Development and characterization of double walled microspheres from poly(L-lactide) and poly(D,L-lactide-co-glycolide) blends

Double walled microspheres were developed from biodegradable polymers, poly(l-lactide), PLLA and poly(d,l-lactide-co-glycolide), PLGA, by the solvent evaporation microencapsulation process. PLLA and PLGA are the polymers of choice in drug delivery due to their versatility in terms of degradation that can be varied depending on their molecular weight and monomer ratios. The binary blend of PLLA and PLGA in methylene chloride phase separates to form double walled microspheres with an outer layer rich in PLLA and the inner core predominantly rich in PLGA. The PLLA PLGA phase separation behavior has been well characterized using a ternary phase diagram and the orientation of the phases within an aqueous environment has been illustrated using Harkin's equations for emulsion theory. Two model agents, fluorescent labeled bovine serum albumin, FITC-BSA, representing a hydrophilic agent and iron oxide representing a hydrophobic agent, were localized in either one of the two layers. Manipulating the relative polymer ratio at constant overall polymer concentration and the polymer in which the agent is introduced during the pre-encapsulation steps allowed for control of the localization. Double walled microspheres with the protein localized in the inner core had several advantages in that it reduced burst effects associated with protein encapsulated near the surface of the microspheres where the outer layer acted as a modulator and controlled the release of the protein.; Probe sonication of the first emulsion was shown to increase encapsulation efficiency of FITC-BSA whereas the polymer ratio of 1:3 was shown to localize the FITC-BSA in the inner core.
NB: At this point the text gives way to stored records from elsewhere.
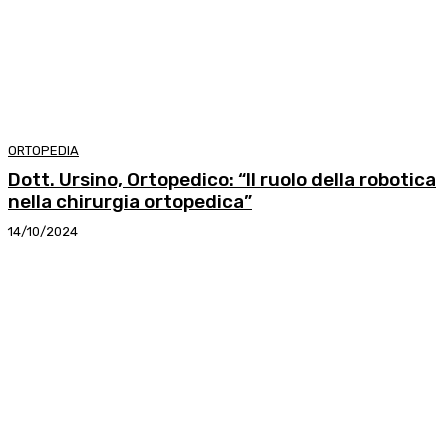
ORTOPEDIA
Dott. Ursino, Ortopedico: “Il ruolo della robotica
nella chirurgia ortopedica”
14/10/2024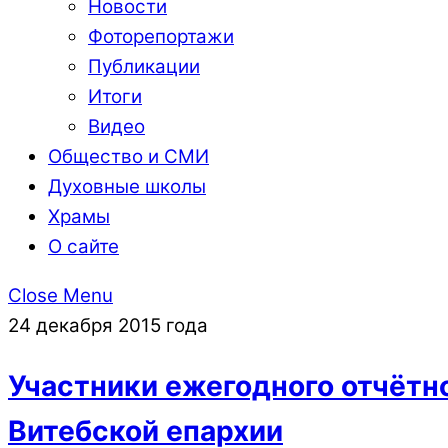
Новости
Фоторепортажи
Публикации
Итоги
Видео
Общество и СМИ
Духовные школы
Храмы
О сайте
Close Menu
24 декабря 2015 года
Участники ежегодного отчётн
Витебской епархии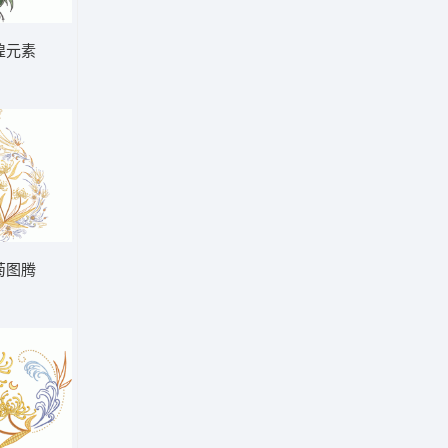
煌元素
菊图腾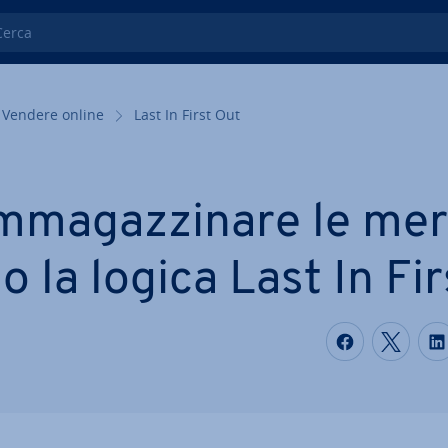
ca
Vendere online
Last In First Out
m­ma­gaz­zi­na­re le mer
 la logica Last In Fi
S
Condividi
Condi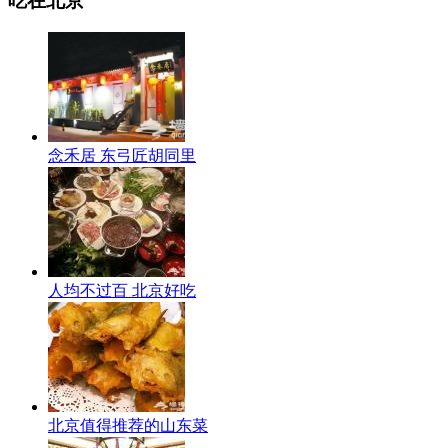
吃在北京
念禾居 东弓匠胡同里
人均不过百 北京好吃
北京值得推荐的山东菜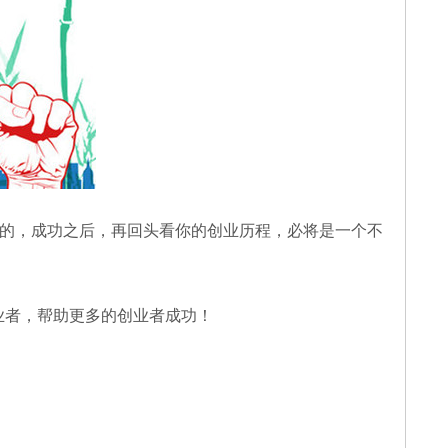
的，成功之后，再回头看你的创业历程，必将是一个不
业者，帮助更多的创业者成功！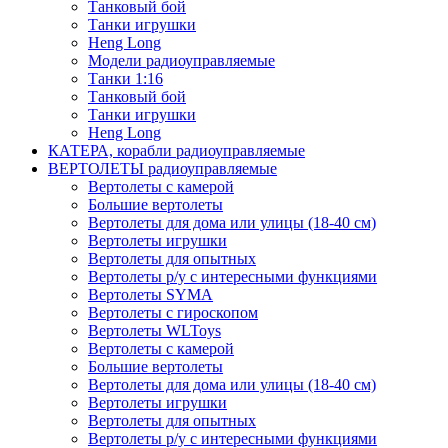
Танковый бой
Танки игрушки
Heng Long
Модели радиоуправляемые
Танки 1:16
Танковый бой
Танки игрушки
Heng Long
КАТЕРА, корабли радиоуправляемые
ВЕРТОЛЕТЫ радиоуправляемые
Вертолеты с камерой
Большие вертолеты
Вертолеты для дома или улицы (18-40 см)
Вертолеты игрушки
Вертолеты для опытных
Вертолеты р/у с интересными функциями
Вертолеты SYMA
Вертолеты с гироскопом
Вертолеты WLToys
Вертолеты с камерой
Большие вертолеты
Вертолеты для дома или улицы (18-40 см)
Вертолеты игрушки
Вертолеты для опытных
Вертолеты р/у с интересными функциями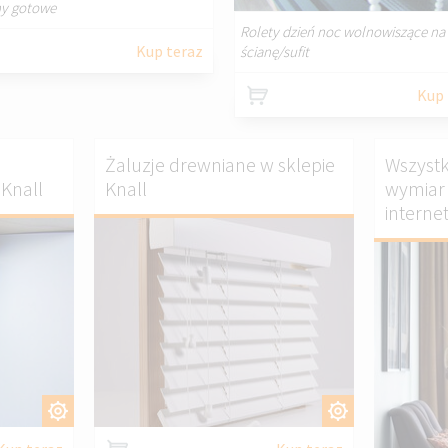
ny gotowe
Rolety dzień noc wolnowiszące na
Kup teraz
ścianę/sufit
Kup 
Żaluzje drewniane w sklepie
Wszystk
Knall
Knall
wymiar 
interne
TOSUJ
DOSTOSUJ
Therefore these steps were incorporated into the technique. In vitro degradation of these spheres can be broken down into two phases, the first phase lasting for 40 days representing mostly the PLGA degradation after which the microsphere structure collapses and a much slower second phase mostly represented by the PLLA degradation.; Sustained delivery of insulin indicted Type I diabetes and olanzapine indicated for schizophrenia was shown in diabetic and normal rats respectively using double walled spheres. Double walled spheres made form PLLA and PLGA show great promise as a drug delivery platform for several applications that require sustained delivery.